A lady who heard this liked it, and not surprisingly so, because she IS the epitome of the happy person who spreads good cheer whether people like it or not, God bless her! I don't know how MANY people's lives she's benefited this way.
Another lady says, ‘I love that you make every meal an event, every conversation a learning experience, every church service a cultural exchange....it is so refreshing to know someone who LIVES every day instead of just existing.’ Well, thank you. Not EVERY meal and conversation, but, yes, frequently. And since she’s very musical, I also tell her I'm interested in partnering with singers who don't sing only their own compositions and therefore want original songs. And if they want to write their own music to my lyrics, that's fine, too. Hint, hint.’
A later lunch brought a stimulating conversation with a pastor whose father was politically connected in Mississippi, so i got to ask about Trent Lott, a recent razor-thin election victory in Mississippi, also national political issues. I've been interested in politics and law since elementary school, so I had fun asking about possible solutions to problems. I think that there is room in the middle for people to get things done. Eisenhower decided that extremists of the right and left were both unreasonable, so he passed legislation with the great middle. Ronald Reagan and Tip O'Neill also got things passed by those two Irishmen working together. But, my friend said, there hasn't been bipartisanship in Washington for 25 years. Sad, because I can think of a few problems that can be solved by taking ideas from the left and right to combine into helpful package legislation.
One lady suggests, ‘If they need to budget. I think a good homemaker would do the best job.’ Another friend says, ‘What is that saying the right wing and the left wing both are on the same bird. I agree that in American politics if they can combine ideals together they would be successful. I am getting tired of seeing the American president in our Canadian news cycle as the chaos run amok because of self-inflicted wounds the president does.’
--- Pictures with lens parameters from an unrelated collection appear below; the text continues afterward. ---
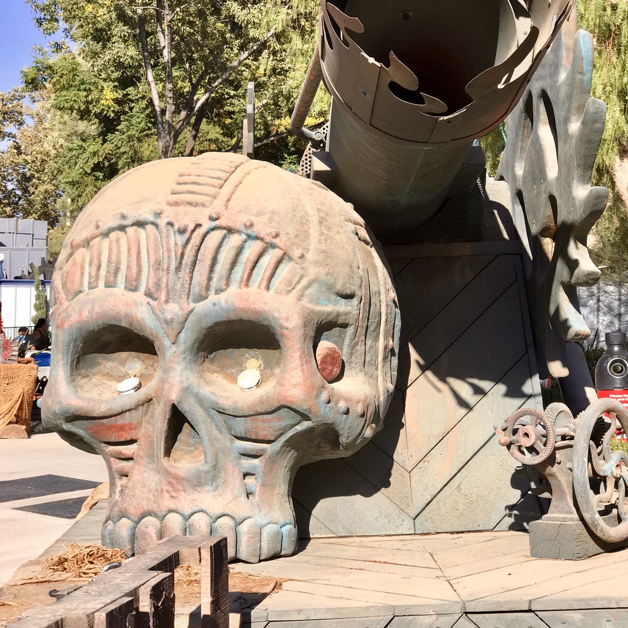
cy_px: 273
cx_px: 313
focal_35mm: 68
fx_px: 1396
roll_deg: -1.1
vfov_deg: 25.3
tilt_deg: +3.0
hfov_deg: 25.4
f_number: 2.8
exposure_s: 1/595
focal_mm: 6.6
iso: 20
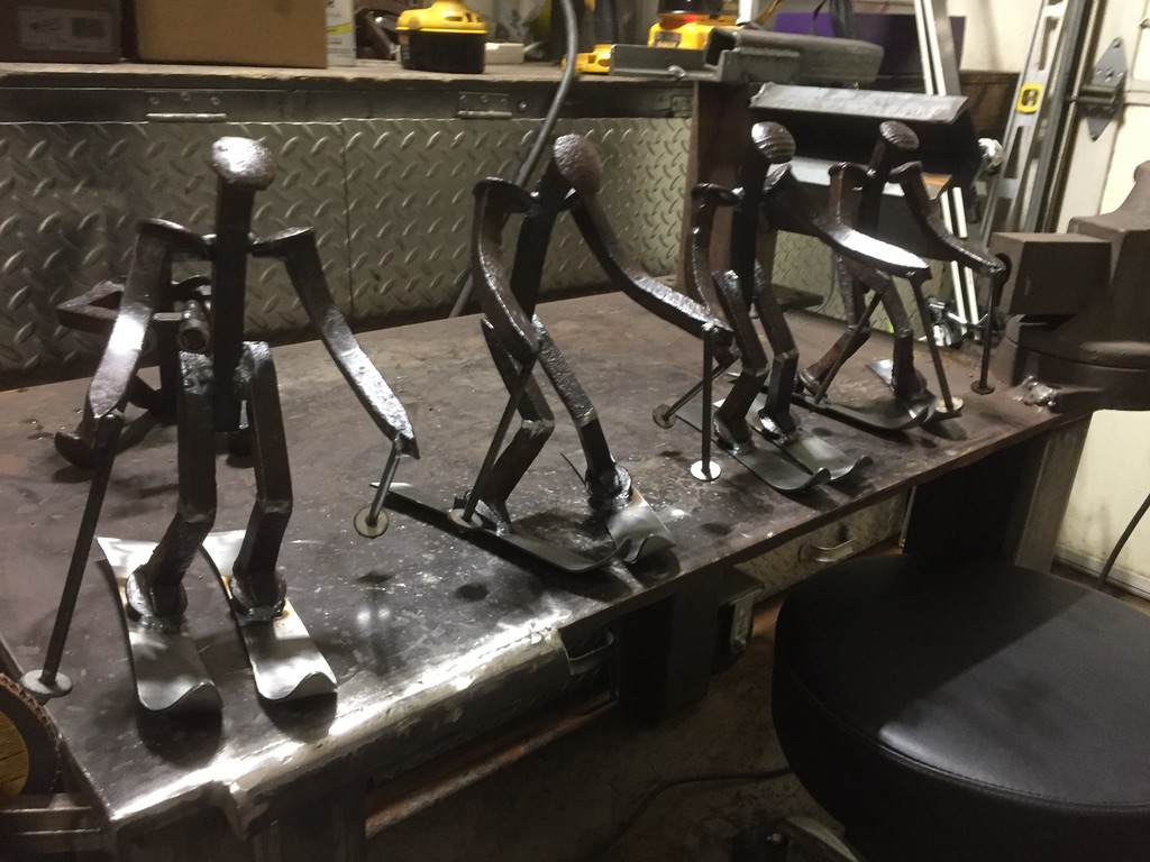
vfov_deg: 48.2
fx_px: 963
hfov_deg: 61.7
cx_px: 575
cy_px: 431
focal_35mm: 29
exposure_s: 1/17
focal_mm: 4.15
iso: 250
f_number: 2.2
Then a reactionary friend harps on left and right wing. My understanding is that the terms 'right' and 'left' in the connotation of 'conservative' and 'liberal' have to do with on which side they sat on in France's fan-shaped parliamentary assembly hall. The conservatives, who supported the monarchy, sat on the king's right; the liberals, who supported a republic, sat on the king's left. And now in the USA, the opposite: the Republicans sit to the left of the chairman and the Democrats to the right. Ho ho ho.
A lady says, ‘I consider myself a moderate. It's a lonely position to hold these days when things are so polarized. Has been lonely for quite a while. The diatribe is why I don't post anything political. Can't stand the bickering. When did we lose the ability to disagree politely? Or just keep our mouths shut. Like anyone changes anyone's mind by insulting them.’ She’s right that people don't change someone else's mind by insulting. You can usually tell people's ignorance by their arrogance because, generally speaking (yes, there are exceptions), people's brilliance and humility go together because the more they know, the more they are aware of how much exists that they didn't know. Today, with the internet bringing worldwide knowledge to our fingertips, to use this resource only to get our 'news' from rabid extremist sources on either side is a great pity.